5.5. Comparative Analysis of Evaluation Methods
In order to verify the effectiveness and superiority of the ANP-CRITIC method, the original data were compared with three traditional methods of the fuzzy analytic hierarchy process (Fuzzy-AHP) [
28], entropy weight method (EWM) [
29], and AHP–antientropy weight method (AHP-AEWM) [
30]. The final comprehensive evaluation results are shown in
Table 7.
It can be seen from
Table 7 that the results obtained by the other methods, except EWM, are the same, which also verifies the effectiveness of the evaluation model proposed in this paper. The EWM relies too much on objective indicator data.

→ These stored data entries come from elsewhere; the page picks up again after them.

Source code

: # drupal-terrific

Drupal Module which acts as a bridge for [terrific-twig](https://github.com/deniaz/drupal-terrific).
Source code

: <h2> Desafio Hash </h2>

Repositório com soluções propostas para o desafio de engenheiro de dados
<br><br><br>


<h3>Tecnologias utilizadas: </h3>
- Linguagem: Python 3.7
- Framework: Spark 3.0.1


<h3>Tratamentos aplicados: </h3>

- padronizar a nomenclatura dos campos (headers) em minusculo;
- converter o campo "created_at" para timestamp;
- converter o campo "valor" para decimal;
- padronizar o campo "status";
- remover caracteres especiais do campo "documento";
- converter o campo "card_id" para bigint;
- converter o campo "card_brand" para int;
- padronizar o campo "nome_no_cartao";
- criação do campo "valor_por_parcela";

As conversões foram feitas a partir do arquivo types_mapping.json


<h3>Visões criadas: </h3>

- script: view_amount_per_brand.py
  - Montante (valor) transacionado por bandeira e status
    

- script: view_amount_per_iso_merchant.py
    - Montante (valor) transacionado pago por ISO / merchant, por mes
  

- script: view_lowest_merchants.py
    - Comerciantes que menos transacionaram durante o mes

Although it can reflect the correlation between indicators, it ignores the guiding role of decision-makers in the low-carbon development of CRIES, which leads to deviations in the evaluation results. Although the Fuzzy-AHP and AHP-AEWM are the same as the comprehensive evaluation results of the method proposed in this paper, the Fuzzy-AHP is too much affected by the subjective factors of decision-makers and cannot reflect the objective impact of system data on the evaluation of CRIES low carbon capacity in the energy market, which will adversely affect the final evaluation result. Although the AHP-AEWM considers both subjective and objective factors, it lacks the consideration of the correlation between the indicators. The method proposed in this paper makes up for the shortcomings of traditional methods, and can obtain more detailed and comprehensive scientific evaluation results for the CRIES low-carbon capability evaluation model in the energy market.